**Directive:** Copy the records' lines starting at the line containing "Explore setup for" and ending at the line containing "options for inserting keys like these: ....", reproducing them exactly.

**Data supplied:**
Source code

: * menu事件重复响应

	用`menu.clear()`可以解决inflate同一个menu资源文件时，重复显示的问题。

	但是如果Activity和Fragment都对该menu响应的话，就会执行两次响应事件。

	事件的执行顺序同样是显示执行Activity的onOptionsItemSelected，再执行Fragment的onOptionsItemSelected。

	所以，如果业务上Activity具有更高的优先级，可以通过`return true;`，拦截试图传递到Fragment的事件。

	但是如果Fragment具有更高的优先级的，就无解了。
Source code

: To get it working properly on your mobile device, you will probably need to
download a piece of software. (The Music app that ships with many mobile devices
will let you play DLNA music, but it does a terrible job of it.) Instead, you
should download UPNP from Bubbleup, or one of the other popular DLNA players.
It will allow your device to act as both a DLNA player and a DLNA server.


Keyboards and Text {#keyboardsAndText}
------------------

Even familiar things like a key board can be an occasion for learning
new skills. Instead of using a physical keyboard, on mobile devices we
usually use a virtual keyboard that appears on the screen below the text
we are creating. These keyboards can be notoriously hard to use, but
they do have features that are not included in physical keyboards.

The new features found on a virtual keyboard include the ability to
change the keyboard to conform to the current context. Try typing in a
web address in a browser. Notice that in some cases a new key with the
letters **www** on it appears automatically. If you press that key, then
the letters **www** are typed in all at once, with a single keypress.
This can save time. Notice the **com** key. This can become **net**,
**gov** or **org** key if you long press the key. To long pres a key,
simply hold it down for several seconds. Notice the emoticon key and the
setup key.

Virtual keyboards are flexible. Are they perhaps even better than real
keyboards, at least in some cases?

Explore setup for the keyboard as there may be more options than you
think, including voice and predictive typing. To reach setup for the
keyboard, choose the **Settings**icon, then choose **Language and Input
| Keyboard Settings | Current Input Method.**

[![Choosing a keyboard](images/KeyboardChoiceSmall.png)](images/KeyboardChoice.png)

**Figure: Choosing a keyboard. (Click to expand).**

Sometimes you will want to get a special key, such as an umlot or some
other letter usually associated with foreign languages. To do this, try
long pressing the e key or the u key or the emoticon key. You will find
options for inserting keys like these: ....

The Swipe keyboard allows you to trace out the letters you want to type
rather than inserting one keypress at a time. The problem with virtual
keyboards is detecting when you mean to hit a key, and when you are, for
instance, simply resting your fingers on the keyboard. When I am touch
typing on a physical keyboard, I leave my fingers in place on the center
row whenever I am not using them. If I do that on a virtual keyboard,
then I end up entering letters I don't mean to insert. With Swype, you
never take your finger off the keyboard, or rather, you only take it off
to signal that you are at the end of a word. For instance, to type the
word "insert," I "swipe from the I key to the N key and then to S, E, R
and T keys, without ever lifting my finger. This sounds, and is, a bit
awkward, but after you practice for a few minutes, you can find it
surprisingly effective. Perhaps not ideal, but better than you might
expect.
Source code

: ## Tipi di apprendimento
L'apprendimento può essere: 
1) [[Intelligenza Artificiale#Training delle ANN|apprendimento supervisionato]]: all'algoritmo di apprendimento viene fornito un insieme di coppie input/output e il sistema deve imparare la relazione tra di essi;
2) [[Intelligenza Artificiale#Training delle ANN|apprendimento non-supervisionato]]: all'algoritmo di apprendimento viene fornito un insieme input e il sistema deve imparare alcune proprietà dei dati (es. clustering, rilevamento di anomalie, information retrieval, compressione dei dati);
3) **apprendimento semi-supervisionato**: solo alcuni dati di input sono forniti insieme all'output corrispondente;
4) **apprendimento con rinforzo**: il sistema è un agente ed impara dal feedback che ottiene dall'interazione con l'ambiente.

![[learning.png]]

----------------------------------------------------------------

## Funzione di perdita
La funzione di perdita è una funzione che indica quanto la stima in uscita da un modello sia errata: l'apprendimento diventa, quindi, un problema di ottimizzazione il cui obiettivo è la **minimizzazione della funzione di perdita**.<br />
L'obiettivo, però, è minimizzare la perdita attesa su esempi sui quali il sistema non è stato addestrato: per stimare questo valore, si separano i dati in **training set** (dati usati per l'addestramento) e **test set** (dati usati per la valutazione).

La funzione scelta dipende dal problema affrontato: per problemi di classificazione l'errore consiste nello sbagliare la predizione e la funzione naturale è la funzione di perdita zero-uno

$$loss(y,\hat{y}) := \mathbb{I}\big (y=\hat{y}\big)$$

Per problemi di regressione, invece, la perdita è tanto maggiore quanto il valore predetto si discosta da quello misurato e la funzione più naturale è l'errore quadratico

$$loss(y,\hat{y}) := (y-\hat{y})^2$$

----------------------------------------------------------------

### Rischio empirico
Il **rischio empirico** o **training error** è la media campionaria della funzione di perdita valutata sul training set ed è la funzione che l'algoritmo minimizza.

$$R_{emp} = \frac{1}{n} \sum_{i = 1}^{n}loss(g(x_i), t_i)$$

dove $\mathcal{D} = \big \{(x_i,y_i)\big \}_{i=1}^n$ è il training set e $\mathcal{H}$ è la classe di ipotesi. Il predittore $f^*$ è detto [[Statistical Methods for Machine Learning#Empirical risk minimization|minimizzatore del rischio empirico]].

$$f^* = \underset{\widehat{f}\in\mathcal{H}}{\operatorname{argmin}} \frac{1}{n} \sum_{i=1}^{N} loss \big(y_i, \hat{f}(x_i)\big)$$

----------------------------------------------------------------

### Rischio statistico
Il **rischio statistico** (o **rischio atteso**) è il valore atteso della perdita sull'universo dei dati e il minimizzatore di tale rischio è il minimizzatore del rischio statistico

...

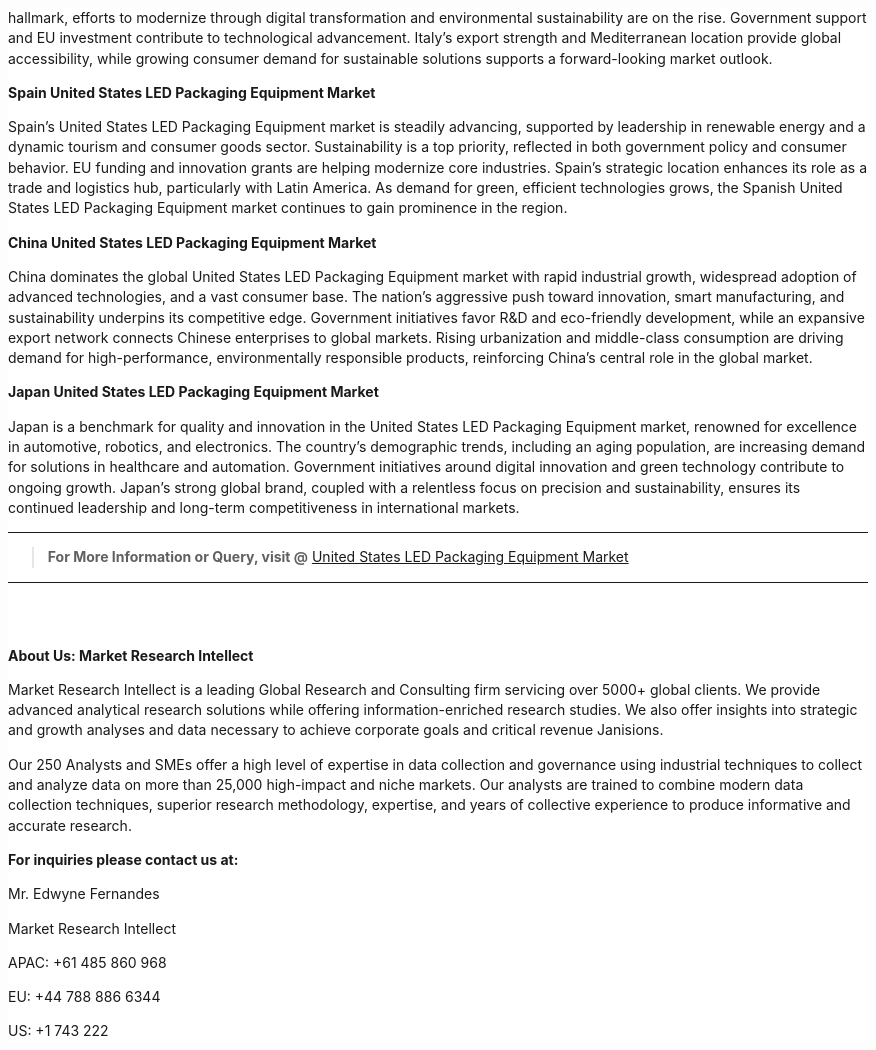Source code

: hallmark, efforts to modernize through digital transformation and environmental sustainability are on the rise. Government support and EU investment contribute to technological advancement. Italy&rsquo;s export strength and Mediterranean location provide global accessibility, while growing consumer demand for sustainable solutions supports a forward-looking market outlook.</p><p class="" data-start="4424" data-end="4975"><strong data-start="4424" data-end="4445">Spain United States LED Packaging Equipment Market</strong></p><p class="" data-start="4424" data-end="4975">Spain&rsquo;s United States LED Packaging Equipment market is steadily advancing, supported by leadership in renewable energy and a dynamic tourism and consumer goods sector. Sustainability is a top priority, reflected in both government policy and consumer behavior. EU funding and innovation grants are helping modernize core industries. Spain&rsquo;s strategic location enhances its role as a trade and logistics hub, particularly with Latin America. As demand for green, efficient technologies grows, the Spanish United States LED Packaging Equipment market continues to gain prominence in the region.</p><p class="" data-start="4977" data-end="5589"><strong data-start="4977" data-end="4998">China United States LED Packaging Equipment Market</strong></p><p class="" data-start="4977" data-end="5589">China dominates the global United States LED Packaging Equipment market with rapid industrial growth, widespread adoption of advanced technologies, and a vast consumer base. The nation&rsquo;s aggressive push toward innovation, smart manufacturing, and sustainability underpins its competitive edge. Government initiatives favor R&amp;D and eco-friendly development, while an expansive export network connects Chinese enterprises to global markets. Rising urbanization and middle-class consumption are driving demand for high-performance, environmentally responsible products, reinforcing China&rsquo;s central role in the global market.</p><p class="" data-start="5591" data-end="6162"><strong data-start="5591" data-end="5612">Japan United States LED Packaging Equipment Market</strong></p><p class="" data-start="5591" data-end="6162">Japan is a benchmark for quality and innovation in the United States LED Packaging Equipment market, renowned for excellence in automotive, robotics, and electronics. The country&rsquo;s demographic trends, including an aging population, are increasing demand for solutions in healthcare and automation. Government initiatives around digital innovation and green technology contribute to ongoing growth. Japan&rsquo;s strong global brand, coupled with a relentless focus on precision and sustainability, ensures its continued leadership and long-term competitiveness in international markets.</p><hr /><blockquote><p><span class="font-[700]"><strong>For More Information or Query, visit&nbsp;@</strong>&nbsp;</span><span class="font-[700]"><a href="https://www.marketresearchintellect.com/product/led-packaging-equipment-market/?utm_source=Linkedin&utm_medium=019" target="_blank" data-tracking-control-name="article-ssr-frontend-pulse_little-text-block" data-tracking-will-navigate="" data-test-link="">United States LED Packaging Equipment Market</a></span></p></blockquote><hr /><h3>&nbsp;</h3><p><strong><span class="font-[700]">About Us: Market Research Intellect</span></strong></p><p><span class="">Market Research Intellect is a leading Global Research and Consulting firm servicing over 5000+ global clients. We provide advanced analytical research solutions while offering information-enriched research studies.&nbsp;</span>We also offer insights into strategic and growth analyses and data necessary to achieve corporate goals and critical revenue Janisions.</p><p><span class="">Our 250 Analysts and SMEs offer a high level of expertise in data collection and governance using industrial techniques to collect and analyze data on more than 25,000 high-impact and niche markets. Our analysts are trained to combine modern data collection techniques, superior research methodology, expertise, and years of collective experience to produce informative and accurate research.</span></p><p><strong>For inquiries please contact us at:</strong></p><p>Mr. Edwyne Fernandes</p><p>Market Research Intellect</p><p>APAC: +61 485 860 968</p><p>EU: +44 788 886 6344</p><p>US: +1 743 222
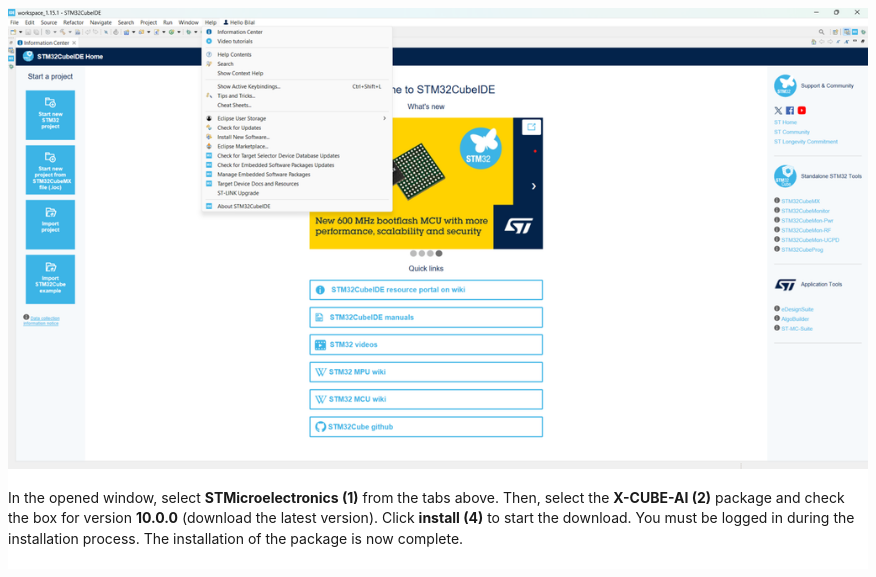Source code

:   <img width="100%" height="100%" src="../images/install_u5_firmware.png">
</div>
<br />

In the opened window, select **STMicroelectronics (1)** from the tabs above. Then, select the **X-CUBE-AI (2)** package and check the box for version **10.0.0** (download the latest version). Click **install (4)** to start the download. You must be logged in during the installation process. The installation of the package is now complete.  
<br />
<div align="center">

==

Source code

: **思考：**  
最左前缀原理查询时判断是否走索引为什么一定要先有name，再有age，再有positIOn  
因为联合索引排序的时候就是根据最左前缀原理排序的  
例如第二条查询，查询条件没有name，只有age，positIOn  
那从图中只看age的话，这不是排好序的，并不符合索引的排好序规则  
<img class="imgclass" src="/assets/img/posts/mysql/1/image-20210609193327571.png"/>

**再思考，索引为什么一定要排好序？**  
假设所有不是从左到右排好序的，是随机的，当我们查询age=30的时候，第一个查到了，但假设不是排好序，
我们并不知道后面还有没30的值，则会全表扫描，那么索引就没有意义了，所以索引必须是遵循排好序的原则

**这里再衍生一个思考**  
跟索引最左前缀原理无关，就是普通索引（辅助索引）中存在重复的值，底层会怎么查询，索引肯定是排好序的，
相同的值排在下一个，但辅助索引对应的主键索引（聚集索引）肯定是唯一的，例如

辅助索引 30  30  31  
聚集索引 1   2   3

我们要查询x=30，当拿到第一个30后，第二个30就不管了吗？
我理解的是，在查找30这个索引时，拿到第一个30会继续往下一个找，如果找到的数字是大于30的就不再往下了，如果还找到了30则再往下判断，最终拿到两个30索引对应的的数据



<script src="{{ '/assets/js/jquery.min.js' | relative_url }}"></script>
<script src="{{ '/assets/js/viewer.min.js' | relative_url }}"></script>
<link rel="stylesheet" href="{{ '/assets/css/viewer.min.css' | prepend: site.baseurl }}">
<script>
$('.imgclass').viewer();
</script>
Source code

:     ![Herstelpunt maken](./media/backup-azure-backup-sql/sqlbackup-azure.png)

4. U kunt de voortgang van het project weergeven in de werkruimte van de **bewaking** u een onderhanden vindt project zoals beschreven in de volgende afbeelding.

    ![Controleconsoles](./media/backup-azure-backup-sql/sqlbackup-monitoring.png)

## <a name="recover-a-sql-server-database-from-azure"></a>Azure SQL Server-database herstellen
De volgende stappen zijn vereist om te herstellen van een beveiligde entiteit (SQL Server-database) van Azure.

**Completed exercise:**
Explore setup for the keyboard as there may be more options than you
think, including voice and predictive typing. To reach setup for the
keyboard, choose the **Settings**icon, then choose **Language and Input
| Keyboard Settings | Current Input Method.**

[![Choosing a keyboard](images/KeyboardChoiceSmall.png)](images/KeyboardChoice.png)

**Figure: Choosing a keyboard. (Click to expand).**

Sometimes you will want to get a special key, such as an umlot or some
other letter usually associated with foreign languages. To do this, try
long pressing the e key or the u key or the emoticon key. You will find
options for inserting keys like these: ....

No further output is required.